Filmmaker Says Navy Vet Bannon Embraced Comparison to Satan

Steve Bannon 1800
Steve Bannon, President Donald Trump's former chief strategist, talks about the approaching midterm election during an interview with The Associated Press, Sunday, Aug. 19, 2018, in Washington. Bannon told the Associated Press that if the elections were held today, he believed the GOP would lose 35 to 40 seats and the House of Representatives, but argued there was time to turn that around. (AP Photo/J. Scott Applewhite) -- The Associated Press

VENICE, Italy (AP) — Documentary filmmaker Errol Morris said when he interviewed Steve Bannon for his latest film, "American Dharma," Morris likened him to Satan, and was surprised when the veteran Navy officer and President Donald Trump's former chief strategist "embraced the idea."

Speaking at a press conference Wednesday at the Venice Film Festival, Morris said, "My wife had mentioned to me that, you know, 'Bannon is a little bit like Lucifer in 'Paradise Lost,' and I mentioned this to him. I said, 'You know, that Lucifer character — aka Satan — reminds me of you!' I think that's learning something, because he embraces the idea."

The Oscar-winning director continued, "How many characters — I've interviewed all kinds of characters over the years — how many characters have embraced the idea that they might be Satan? I can't think of any, except for one: Steve Bannon. He loved the idea."

"American Dharma" is based on Morris' interview with Bannon, in which he questions him on his current beliefs, his feelings about Trump and his influences.

Morris said he "struggled" with the idea that he was giving a platform to Bannon and his views, but he feels that with the film, he's done "something different.

"I don't think there is anything quite like this movie out there. Bannon has this extraordinary ability — maybe call it clickbait or whatever, Trump also has that ability — of getting attention from the media. Maybe that's an argument I don't really want to comment on — whether it's an argument for doing the same thing again and again and again, but it's certainly not an argument against doing something different or trying to explore something in a deeper, more interesting way."

At the press conference, Morris went on to defend himself against criticism from one journalist who asked whether he was "ashamed" to have given a voice to Bannon.

"If you're trying to tell me that this is evil or this is bad or this is pernicious or this is destructive, you should be scared, and you also should be scared because you'll learn nothing because you don't want to learn anything. All people today want to see is journalists sitting in front of a table discussing what they think about x, y and z.

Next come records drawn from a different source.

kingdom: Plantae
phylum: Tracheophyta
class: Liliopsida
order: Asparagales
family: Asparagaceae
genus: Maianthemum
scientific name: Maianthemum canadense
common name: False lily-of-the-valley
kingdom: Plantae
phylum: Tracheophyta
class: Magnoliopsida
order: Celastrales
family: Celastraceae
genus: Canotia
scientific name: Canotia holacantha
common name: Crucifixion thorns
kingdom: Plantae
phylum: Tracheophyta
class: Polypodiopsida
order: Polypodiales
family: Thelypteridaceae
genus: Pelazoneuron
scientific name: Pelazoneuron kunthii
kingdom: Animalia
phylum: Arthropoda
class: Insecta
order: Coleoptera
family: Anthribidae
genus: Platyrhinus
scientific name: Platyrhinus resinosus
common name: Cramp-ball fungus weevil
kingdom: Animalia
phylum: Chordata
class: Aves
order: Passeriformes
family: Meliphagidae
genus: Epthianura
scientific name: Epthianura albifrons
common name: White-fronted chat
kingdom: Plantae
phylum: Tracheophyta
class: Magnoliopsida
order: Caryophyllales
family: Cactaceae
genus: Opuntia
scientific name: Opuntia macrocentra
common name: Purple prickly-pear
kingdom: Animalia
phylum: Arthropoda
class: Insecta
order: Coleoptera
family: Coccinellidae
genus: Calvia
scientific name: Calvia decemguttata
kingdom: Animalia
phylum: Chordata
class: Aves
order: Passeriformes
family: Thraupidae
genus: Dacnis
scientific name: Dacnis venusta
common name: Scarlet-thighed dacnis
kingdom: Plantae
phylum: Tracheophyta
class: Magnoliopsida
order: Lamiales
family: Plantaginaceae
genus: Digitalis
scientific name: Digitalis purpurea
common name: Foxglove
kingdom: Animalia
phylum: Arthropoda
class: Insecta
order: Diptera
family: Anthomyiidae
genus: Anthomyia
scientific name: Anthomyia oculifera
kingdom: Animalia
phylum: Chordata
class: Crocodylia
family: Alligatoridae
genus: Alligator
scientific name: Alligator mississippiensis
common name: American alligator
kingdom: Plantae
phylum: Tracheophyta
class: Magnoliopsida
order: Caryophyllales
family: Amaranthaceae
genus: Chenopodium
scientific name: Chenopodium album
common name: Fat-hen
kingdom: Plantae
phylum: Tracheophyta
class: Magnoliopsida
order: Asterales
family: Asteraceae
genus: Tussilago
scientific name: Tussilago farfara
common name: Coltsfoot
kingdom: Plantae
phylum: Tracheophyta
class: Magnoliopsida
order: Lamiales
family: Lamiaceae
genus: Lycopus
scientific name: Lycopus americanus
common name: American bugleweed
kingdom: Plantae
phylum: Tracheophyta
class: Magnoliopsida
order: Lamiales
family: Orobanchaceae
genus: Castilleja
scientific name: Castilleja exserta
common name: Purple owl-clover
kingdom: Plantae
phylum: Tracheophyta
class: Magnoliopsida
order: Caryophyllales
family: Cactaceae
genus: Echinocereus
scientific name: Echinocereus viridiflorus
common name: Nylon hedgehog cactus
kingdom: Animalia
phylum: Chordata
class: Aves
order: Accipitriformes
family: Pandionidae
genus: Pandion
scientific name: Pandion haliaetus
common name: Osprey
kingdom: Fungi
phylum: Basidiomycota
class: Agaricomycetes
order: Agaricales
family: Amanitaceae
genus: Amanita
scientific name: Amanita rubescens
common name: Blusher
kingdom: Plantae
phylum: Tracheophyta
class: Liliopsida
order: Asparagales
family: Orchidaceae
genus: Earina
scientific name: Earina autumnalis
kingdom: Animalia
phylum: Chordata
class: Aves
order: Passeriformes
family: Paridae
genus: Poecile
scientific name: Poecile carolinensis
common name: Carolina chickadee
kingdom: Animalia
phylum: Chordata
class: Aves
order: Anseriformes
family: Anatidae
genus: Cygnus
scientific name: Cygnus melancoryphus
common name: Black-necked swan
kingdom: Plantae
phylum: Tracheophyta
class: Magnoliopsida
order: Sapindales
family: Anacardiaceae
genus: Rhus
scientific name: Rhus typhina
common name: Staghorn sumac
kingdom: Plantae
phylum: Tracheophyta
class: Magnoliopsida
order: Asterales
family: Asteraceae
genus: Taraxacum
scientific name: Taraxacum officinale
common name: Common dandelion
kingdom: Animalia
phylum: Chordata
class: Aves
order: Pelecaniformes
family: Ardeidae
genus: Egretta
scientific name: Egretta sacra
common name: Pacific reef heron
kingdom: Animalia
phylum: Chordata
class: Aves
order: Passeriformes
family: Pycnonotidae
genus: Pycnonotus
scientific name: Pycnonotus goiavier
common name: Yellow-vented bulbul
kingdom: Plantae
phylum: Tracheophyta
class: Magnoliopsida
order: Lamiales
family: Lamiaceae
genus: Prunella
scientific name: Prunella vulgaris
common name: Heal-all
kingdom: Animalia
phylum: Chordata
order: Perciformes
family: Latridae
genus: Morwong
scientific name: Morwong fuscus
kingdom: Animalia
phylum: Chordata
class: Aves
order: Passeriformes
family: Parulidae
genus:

They don't want to see people going out and trying to find things out. Easy to say you did nothing, but even if I did nothing, I tried."

Bannon was absent from the press conference and didn't appear as part of the official delegation at the film's afternoon premiere, which took place soon after the press conference. Bannon made headlines earlier this week when his invitation to The New Yorker Festival was canceled after an outcry from other scheduled speakers. Bannon called that decision "gutless."

"American Dharma" is showing out of competition at this year's festival.